__Trecho do documento__.
Ou o Caos é um cão negro de pêlos compridos, cego e surdo, sem as cinco vísceras. Caos, o Abismo, é anterior a tudo, depois vem a Terra/Gaia, e então o Desejo/Eros. Desses três surgiram dois pares – Érebo e Noite ancestral, Éter e Luz diurna.
Nem Ser, nem Não-ser
Nem ar, nem terra, nem espaço:
o que estava escondido? onde? sob a proteção de quem?
O que era a água, profunda, insondável?
Nem morte, nem imortalidade, dia ou noite…
mas o UNO soprado por si mesmo, sem vento.
Nada mais. Escuridão envolvendo escuridão,
água não-manifesta.
O UNO, escondido pelo vazio,
sentiu a geração do calor, tornou-se ser
na forma de Desejo, primeira semente da Mente…
O que estava por cima e o que, por baixo?
Existiam semeadores, existiam poderes:
energia embaixo, impulso em cima.
Mas quem pode ter certeza?
— Rig Veda
—
Tiamar, o Oceano de Caos, expele lentamente de seu ventre Lama e Saliva, os Horizontes, o Céu e Sabedoria líquida. Esses rebentos crescem barulhentos e pretensiosos – ela pensa em destruí-los.

__Tarefas do exercício__.
1) No trecho sobre o Caos, quais são os dois pares que surgiram de Caos, Terra/Gaia e Desejo/Eros?
2) Prossiga o trecho sobre o Caos a partir da frase final.

__Linhas armazenadas__.
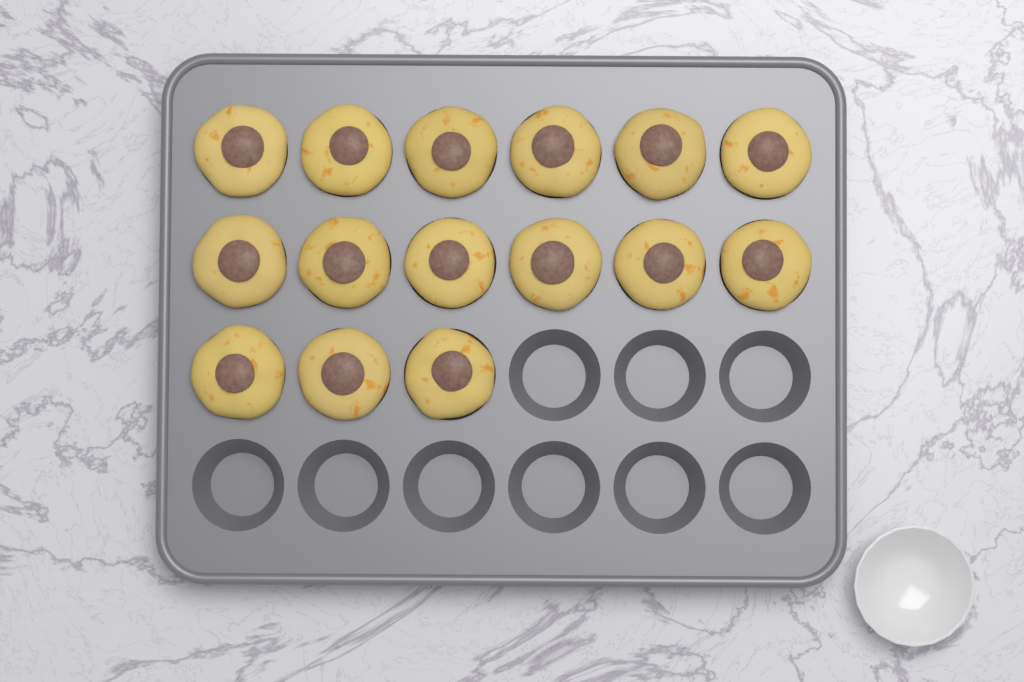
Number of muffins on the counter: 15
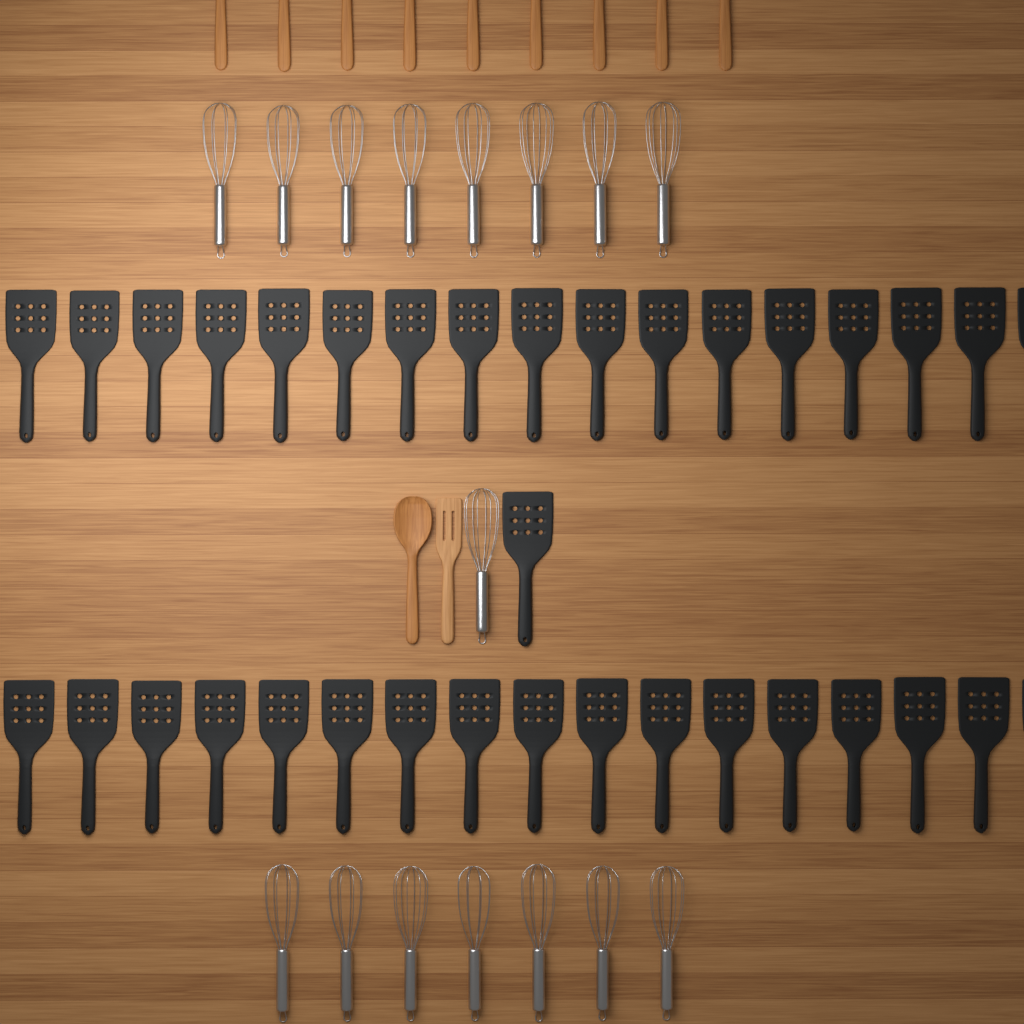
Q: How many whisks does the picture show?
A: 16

--

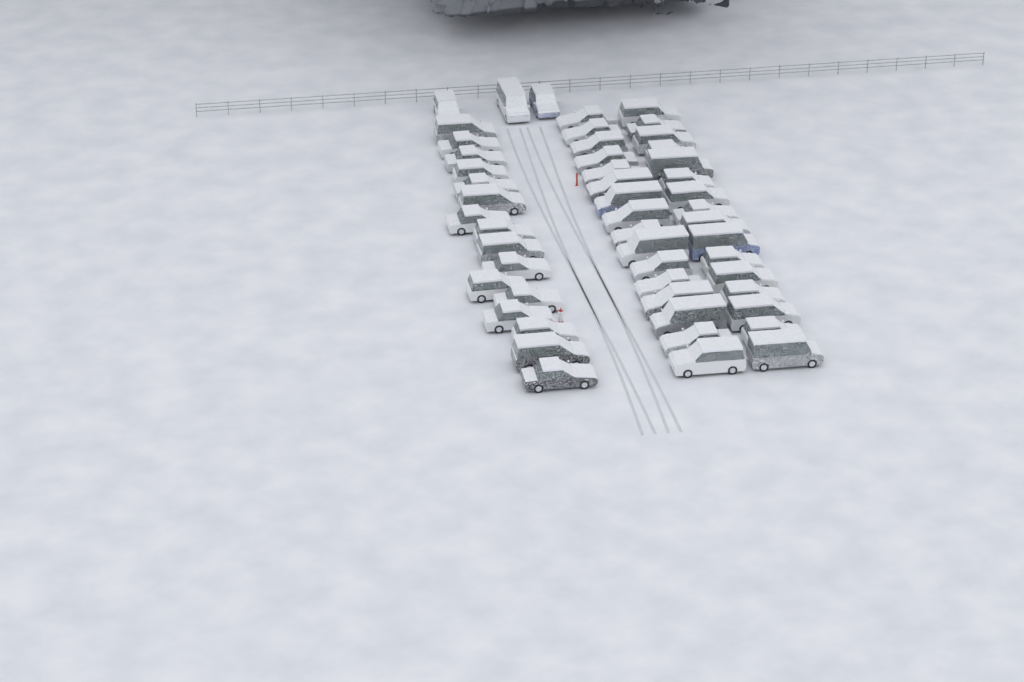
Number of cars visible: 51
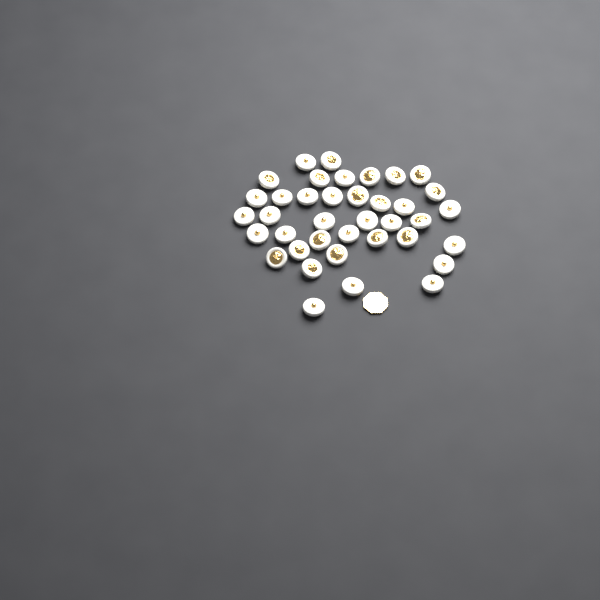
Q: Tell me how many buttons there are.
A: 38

__Resultados finais__.
1) Érebo e Noite ancestral; Éter e Luz diurna.

2)
Mas Marduk, o deus da guerra babilônico, levanta-se em rebelião contra a Velha Bruxa e seus Monstros do Caos, totens infernais – o Verme, a Ogre Fêmea, o Grande Leão, o Cachorro Louco, o Homem Escorpião, a Tempestade Trovejante – dragões vestindo suas glórias como deuses – e a própria Tiamat é uma serpente marinha gigante.
Marduk a acusa de fazer os filhos se rebelarem contra os pais – ela ama Neblina e Nuvens, princípios da desordem. Marduk será o primeiro a reinar, a inventar o governo. Durante a batalha, ele trucida Tiamat e com o seu corpo encomenda o universo material. Inaugura o império da Babilônia – e então, com os miúdos e as tripas sangrentas do filho incestuoso de Tiamat, ele cria a raça humana para servir aos deuses para sempre e aos altos sacerdotes e reis sacramentados.
Zeus Pai e os deuses do Olimpo travam guerra contra Mãe Gaia e os Titãs, esses partidários do Caos, da velhas formas de caça e coleta, das longas andanças sem destino, da androginia e da licenciosidade das bestas.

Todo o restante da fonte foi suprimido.